Pay-per-mile car insurance allows customers to pay for coverage based on how much they drive. The reasoning is that drivers who are on the road more frequently are more likely to be involved in an accident. Those who drive less are therefore less risky to insure and thus pay lower rates.
A pay-per-mile policy may result in lower rates for some drivers. We still recommend that shoppers compare quotes from multiple carriers because their pricing schemes and policy features differ.
Continue reading to find out which companies offer pay-per-mile car insurance and whether it's right for you.
Customers who purchase pay-per-mile car insurance pay a base rate plus a per-mile fee.
Carriers typically count your miles using a small device installed in your vehicle. Pay-per-mile schemes may be appealing to some drivers who want low-cost car insurance but don't drive frequently.

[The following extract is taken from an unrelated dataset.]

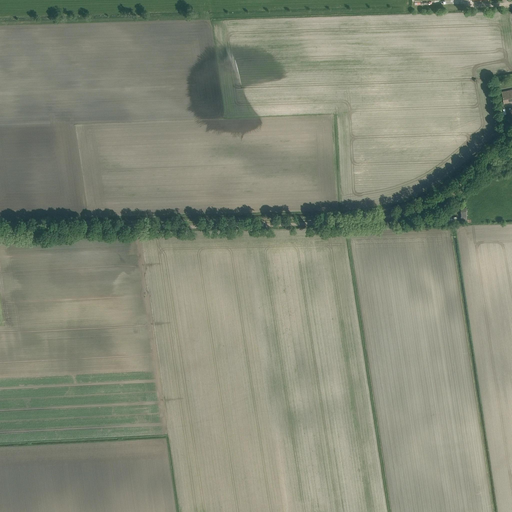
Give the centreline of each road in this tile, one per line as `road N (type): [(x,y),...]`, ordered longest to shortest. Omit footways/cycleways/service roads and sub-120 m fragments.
road 1 (track): [(0,230),(389,216),(450,192),(511,133)]
road 2 (track): [(214,15),(0,23)]
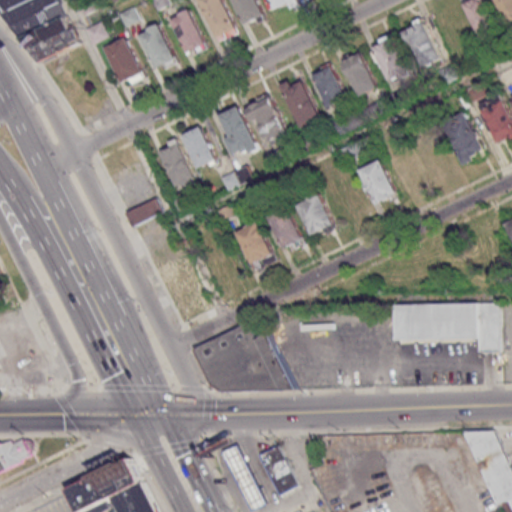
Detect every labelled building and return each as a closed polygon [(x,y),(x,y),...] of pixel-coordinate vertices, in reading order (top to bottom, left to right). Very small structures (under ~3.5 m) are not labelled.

Only a few insurers currently offer pay-per-mile car insurance policies, though many offer discounts for lower mileage. Here is a list of insurance companies that offer pay-per-mile car insurance, as well as locations where their policies are available.
Insurer | Availability |
Metromile | AZ, CA, IL, NJ, OR, PA, VA, WA |
Allstate MiIewise | AZ, DE, ID, IL, IN, MD, NJ, OH, OR, TX, VA, WA, WV |
Nationwide SmartMiles | AZ, CO, CT, DC, IA, ID, IL, IN, MD, ME, NH, NM, NV, OH, OR, PA, TX, UT, VA, VT, WA, WY |
Mile Auto | GA, IL, OR |
These four insurers provide true pay-per-mile services in the sense that customers are charged based on a base rate and a per-mile fee. While availability is currently restricted to a few states, many carriers intend to expand their offerings to other regions in the near future.
How pay-per-mile differs from telematics insurance and other rate schemes
Many insurers now rely on new technologies such as in-car sensors to analyze driving behavior and set rates, including for pay-per-mile policies. Telematics is the term used to describe the use of such connected devices in insurance.
While some carriers do not charge per mile, they will provide a telematics discount based on mileage or safe driving behavior. Some insurers, such as Root, have created new policy offerings that are priced based on a variety of driving metrics other than mileage.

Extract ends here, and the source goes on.